Our results indicate that postbiotics from B. bifidum were more effective than those from L. plantarum in reducing E. faecalis biofilm formation. The strains exerted distinct effects on virulence gene expression, likely reflecting differences in their metabolic profiles. Postbiotics from L. plantarum reduced efaA, asa, and ace, but not ebpA, whereas B. bifidum reduced ebpA and ace without altering efaA and asa.
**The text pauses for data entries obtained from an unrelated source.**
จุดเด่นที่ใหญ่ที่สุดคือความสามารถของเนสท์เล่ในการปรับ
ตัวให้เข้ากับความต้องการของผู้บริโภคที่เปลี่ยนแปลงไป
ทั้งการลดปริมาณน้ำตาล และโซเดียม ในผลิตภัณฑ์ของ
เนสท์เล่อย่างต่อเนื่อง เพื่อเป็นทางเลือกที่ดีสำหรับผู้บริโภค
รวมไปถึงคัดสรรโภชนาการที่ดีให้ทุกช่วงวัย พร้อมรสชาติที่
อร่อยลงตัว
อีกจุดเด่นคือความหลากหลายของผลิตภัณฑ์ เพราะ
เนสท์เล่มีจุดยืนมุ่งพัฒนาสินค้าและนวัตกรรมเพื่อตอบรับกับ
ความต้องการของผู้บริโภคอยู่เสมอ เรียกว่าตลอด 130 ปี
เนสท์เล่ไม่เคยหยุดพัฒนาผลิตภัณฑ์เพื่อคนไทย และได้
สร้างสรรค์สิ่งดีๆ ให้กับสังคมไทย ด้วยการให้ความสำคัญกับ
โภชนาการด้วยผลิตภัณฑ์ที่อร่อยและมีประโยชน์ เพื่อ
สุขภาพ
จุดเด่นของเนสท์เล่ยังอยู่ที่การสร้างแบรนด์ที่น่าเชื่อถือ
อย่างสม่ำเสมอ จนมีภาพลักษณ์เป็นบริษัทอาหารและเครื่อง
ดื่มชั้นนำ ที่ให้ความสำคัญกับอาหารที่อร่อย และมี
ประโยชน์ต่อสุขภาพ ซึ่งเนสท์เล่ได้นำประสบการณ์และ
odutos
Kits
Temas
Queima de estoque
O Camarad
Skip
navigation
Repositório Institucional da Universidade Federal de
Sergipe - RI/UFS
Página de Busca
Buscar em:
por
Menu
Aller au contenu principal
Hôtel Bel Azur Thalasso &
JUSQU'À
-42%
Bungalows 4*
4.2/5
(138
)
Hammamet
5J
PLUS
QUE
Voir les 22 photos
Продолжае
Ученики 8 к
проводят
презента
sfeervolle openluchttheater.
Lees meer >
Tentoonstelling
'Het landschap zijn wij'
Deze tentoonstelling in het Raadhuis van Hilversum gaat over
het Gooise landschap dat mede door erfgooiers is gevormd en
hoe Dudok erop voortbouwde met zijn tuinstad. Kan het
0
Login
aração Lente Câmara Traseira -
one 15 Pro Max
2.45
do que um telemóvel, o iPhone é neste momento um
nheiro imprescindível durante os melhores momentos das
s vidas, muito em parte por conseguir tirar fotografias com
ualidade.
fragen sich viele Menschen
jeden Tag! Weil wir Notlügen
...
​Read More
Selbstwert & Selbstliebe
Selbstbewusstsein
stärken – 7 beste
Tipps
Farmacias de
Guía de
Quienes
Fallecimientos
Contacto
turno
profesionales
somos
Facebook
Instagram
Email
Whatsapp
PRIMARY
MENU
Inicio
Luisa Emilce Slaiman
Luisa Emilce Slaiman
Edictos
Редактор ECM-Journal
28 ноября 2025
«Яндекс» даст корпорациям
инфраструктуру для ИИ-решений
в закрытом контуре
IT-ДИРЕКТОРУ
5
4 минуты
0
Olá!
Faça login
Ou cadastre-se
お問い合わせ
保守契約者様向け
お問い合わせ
A limitation of this study is that it did not assess the synergistic effects of postbiotics with antibiotics or other drugs; this will be addressed in future research.
5.1. Conclusions
This study provides new insights into the potential of postbiotics from L. plantarum and B. bifidum to reduce the pathogenicity of E. faecalis by inhibiting biofilm formation and suppressing the expression of key virulence genes. These findings support the growing interest in postbiotics as a novel and sustainable alternative to combat bacterial infections. Further research, particularly clinical studies, is required to confirm these results and explore the practical applications of postbiotics in future healthcare.